Refusing to take any donations from corporations, the 76 year-old Senator from Vermont, created a populist revolution on the left that mirrored the one Trump was creating on the right. Many thousands of (mostly) young people volunteered to work for him.

“Populism” is a political stance that supports and promotes the interests of ordinary people, as opposed to the interests of corporations and the politicians who do their bidding. The United States has never elected a truly populist President, because the two parties traditionally select candidates who are pro­big business, big Pharma, big Agra, Wall Street. The way it is. The way it’s always been.

Sanders has mounted an incredibly strong campaign (as has Trump). It could be an amazing phenomenon for the two populist opposites to go at one another mano­a­mano. But the insider Hillary supporters have too strong a hold on the democratic political machinery.

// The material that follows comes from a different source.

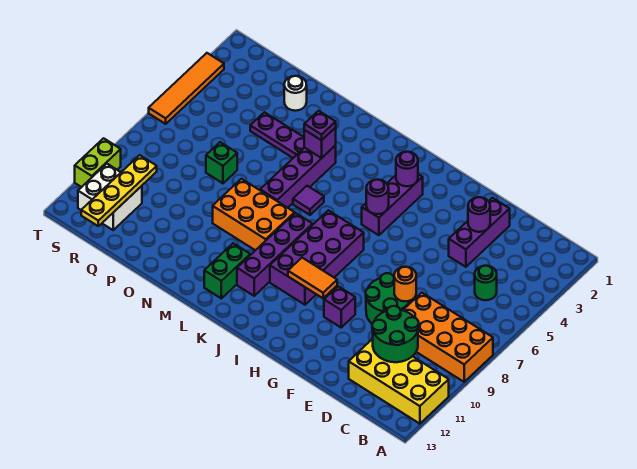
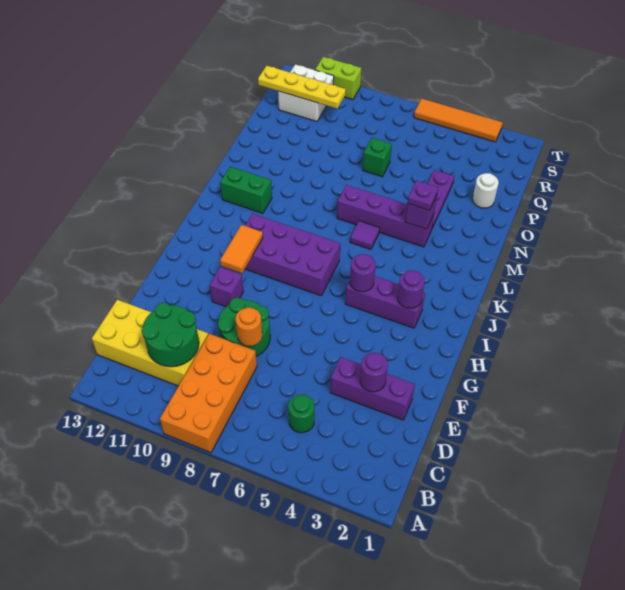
yellow 2x4 brick [349,339,449,424] -> yellow 2x4 brick turned to [92,300,208,386]
purple 1x4 brick [237,213,313,296] -> none
orange 2x3 brick [213,179,295,250] -> none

So the American voter is left to decide between Donald Trump, whose personal fortunes were built on a lifetime of corporate deal­making, and Hillary Clinton, who has the support of Wall Street and K Street (corporate Washington lobbyists).

For a number of very objective reasons, this writer will not be able to vote for either candidate come November. Simply put: Trump is a racist demagogue. And Hillary is a corporate war-monger. I could not vote for her, even if mine were the deciding vote that gave the Presidency to The Donald.

It (voting) is first and foremost a matter of personal conscience. Trump would be horrible, but we have survived monsters as Presidents before: Andrew Jackson, Warren Harding, George W. Bush. We would survive a Trump Presidency (which is a virtual impossibility at this point). Maybe this would mean that a true populist like Elizabeth Warren would be the candidate in 2020.

This time around, I will vote for a third­party woman populist whom you may not have heard of: Dr. Jill Stein, of the Green Party. Yes, I am wasting my vote (that doesn’t matter anyway). But I have had it with, year after election year, voting for the lesser of two evils.

[Editor’s note: the Greater Cincinnati Homeless Coalition does not endorse any political candidates. The views reflecting in this editorial are the writers own personal views.]